The fast-isel tests are the most self contained (and are useful to show the non-optimized codegen for every intrinsic in the headers). I can submit them now if you wish.

Presumably, the fast-isel lowering of the IR pattern is already correct, and in any case, it isn't affected by this patch.
I just want to make sure we don't regress the optimized DAG codegen - that is, it still produces the instruction we'd expect from the intrinsic (or something at least as good).

Presumably, the fast-isel lowering of the IR pattern is already correct, and in any case, it isn't affected by this patch.
I just want to make sure we don't regress the optimized DAG codegen - that is, it still produces the instruction we'd expect from the intrinsic (or something at least as good).

The existing llvm\test\CodeGen\X86\vec_fpext.ll and llvm\test\CodeGen\X86\vec_int_to_fp.ll already demonstrate the correct optimized DAG codegen using the same IR as output in the clang\test\CodeGen\*-builtins.c here.

Also, the aim is to keep the llvm\test\CodeGen\X86\*-intrinsics-fast-isel.ll tests in sync with the llvm\tools\clang\test\CodeGen\*-builtins.c equivalents.
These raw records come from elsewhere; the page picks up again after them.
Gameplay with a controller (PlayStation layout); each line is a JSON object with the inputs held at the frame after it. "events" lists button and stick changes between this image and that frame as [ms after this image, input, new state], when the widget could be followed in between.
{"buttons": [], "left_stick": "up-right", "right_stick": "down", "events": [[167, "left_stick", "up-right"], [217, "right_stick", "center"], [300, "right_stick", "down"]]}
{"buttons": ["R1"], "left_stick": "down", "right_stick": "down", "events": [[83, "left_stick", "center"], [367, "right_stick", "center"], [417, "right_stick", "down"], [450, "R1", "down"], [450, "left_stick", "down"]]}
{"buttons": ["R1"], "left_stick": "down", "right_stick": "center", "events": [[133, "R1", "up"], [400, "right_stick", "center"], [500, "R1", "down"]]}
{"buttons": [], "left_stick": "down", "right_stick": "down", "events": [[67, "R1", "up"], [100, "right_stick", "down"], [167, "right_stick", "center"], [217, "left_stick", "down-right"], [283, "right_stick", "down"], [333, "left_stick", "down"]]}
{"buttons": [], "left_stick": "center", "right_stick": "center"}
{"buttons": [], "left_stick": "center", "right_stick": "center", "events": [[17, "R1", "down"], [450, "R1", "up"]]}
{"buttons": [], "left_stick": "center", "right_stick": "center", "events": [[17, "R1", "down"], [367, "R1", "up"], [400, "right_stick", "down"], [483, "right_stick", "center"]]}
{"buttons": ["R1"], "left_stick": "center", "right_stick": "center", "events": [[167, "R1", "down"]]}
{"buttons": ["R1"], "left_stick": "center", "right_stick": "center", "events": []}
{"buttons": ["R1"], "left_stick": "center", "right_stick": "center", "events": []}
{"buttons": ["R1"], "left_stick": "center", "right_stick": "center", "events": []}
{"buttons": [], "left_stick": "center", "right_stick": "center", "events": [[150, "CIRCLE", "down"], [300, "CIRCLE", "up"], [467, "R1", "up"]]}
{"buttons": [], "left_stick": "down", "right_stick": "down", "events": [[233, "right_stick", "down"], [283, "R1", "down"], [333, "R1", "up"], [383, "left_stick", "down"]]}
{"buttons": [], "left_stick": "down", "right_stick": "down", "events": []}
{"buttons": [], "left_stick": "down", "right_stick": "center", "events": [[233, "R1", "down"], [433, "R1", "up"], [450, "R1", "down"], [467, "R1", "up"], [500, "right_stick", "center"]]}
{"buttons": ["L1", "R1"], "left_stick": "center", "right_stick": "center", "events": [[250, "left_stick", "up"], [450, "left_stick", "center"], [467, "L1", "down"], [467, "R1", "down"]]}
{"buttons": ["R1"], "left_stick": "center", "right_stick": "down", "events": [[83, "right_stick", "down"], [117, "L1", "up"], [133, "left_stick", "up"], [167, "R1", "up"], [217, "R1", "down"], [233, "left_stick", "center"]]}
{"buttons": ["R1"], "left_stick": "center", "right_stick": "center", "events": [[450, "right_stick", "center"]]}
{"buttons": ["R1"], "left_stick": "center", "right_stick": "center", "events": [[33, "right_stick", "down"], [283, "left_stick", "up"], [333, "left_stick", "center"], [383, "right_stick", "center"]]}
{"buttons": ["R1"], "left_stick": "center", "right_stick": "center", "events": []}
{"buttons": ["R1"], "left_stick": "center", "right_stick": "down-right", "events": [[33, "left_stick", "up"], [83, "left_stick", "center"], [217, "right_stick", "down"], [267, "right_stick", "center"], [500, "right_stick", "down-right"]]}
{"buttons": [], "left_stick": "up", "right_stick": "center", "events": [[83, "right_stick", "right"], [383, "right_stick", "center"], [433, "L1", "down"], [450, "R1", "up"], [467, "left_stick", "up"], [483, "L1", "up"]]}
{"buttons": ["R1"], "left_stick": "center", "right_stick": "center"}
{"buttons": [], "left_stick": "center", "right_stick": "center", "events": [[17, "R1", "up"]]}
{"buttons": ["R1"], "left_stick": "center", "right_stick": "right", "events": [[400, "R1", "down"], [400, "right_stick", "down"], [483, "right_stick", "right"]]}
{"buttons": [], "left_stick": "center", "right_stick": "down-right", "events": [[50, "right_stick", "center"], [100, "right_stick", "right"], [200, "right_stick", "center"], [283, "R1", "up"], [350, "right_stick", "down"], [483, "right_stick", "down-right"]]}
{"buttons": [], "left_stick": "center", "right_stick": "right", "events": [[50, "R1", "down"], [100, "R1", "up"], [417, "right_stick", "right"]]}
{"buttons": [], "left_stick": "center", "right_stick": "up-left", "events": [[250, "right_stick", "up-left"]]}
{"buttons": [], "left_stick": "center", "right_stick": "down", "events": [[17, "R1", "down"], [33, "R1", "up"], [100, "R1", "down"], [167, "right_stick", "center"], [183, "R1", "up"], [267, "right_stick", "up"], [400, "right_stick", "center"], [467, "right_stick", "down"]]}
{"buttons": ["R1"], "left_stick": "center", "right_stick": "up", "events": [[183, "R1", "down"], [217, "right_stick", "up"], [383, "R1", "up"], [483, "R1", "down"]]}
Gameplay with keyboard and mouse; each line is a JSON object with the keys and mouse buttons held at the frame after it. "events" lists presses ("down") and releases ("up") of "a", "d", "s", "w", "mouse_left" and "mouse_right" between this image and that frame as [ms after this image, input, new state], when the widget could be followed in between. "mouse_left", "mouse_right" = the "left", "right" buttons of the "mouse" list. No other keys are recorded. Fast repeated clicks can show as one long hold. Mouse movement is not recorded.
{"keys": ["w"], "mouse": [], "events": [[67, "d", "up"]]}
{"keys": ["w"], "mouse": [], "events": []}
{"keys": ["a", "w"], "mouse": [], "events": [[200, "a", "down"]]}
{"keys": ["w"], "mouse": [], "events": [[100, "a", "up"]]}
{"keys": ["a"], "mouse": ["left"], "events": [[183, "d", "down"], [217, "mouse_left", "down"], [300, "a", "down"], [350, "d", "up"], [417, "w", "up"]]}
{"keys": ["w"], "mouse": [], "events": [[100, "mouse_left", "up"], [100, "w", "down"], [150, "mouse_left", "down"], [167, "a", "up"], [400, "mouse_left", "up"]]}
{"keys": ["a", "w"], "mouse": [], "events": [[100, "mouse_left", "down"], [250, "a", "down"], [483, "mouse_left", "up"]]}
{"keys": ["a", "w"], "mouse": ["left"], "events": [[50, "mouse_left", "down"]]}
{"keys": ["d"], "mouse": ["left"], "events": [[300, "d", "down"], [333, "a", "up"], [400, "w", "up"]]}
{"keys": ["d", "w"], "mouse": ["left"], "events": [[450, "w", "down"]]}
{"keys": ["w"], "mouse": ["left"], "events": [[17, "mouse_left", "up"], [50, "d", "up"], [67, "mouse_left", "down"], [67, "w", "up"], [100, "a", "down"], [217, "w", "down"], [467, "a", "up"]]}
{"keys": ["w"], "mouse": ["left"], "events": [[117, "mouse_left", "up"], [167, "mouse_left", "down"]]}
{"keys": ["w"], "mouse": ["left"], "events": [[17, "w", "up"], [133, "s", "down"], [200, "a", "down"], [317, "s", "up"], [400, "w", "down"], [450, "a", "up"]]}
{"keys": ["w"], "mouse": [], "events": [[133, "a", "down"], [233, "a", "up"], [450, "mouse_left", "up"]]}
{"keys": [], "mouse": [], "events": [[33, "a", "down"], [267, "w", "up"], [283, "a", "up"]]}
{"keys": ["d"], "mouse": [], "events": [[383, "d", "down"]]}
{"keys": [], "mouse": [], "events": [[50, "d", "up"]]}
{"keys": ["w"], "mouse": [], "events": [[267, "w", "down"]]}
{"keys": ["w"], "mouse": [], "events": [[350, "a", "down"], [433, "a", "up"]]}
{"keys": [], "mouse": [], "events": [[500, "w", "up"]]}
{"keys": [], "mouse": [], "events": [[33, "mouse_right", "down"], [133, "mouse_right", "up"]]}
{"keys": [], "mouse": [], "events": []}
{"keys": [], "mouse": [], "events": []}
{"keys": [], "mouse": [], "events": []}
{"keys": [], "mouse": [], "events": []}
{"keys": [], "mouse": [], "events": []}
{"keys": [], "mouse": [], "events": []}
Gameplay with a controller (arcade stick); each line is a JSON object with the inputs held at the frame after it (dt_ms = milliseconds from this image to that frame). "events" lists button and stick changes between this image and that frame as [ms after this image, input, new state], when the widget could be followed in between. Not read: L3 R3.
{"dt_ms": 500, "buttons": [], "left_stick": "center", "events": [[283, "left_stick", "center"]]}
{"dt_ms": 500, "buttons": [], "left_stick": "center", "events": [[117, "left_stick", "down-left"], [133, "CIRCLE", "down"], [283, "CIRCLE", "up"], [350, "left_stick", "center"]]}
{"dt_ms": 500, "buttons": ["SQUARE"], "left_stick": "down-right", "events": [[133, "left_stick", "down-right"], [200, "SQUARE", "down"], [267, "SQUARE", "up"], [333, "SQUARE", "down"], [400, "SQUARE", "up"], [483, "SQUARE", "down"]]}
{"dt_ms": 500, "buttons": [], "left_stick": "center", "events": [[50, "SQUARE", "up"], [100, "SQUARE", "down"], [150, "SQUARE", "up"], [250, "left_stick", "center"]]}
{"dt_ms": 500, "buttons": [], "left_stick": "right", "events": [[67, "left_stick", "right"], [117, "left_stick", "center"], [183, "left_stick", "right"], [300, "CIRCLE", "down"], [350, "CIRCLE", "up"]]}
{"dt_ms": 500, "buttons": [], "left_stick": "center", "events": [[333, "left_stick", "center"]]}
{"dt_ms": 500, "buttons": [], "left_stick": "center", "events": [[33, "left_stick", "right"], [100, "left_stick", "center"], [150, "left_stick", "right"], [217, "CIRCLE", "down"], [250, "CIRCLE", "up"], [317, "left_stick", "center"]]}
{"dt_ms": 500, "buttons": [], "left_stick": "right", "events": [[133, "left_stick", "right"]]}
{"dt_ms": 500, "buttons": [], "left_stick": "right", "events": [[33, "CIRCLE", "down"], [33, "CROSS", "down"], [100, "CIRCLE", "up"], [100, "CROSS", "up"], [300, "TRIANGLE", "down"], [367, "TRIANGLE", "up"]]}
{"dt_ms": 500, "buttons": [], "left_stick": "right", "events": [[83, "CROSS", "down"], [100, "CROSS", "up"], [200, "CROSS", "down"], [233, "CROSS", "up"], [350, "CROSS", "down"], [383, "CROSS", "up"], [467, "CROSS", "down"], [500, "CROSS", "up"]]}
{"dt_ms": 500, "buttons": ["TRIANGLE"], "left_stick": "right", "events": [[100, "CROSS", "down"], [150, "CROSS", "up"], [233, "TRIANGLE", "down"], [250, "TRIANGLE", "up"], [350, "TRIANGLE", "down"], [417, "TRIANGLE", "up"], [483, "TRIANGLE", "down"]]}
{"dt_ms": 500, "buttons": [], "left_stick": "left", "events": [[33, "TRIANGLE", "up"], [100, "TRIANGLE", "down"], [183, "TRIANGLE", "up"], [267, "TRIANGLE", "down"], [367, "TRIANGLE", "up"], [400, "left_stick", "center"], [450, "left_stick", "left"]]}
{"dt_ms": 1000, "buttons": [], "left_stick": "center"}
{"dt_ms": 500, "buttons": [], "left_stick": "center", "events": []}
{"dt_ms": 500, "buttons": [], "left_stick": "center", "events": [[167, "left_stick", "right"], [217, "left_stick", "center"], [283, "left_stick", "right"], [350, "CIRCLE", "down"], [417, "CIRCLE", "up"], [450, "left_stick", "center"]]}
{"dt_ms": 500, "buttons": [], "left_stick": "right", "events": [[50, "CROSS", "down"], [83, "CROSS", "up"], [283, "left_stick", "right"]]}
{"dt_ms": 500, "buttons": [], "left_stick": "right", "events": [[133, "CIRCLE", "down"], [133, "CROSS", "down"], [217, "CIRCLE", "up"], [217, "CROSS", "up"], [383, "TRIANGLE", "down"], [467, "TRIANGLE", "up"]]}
mkuper accepted this revision.May 23 2016, 3:05 PM
mkuper edited edge metadata.

The existing llvm\test\CodeGen\X86\vec_fpext.ll and llvm\test\CodeGen\X86\vec_int_to_fp.ll already demonstrate the correct optimized DAG codegen using the same IR as output in the clang\test\CodeGen\*-builtins.c here.

That's what I meant by "Do you know if there are already CG tests that check we correctly lower these IR patterns", sorry I wasn't more clear.
This LGTM.

This revision is now accepted and ready to land.May 23 2016, 3:05 PM
This revision was automatically updated to reflect the committed changes.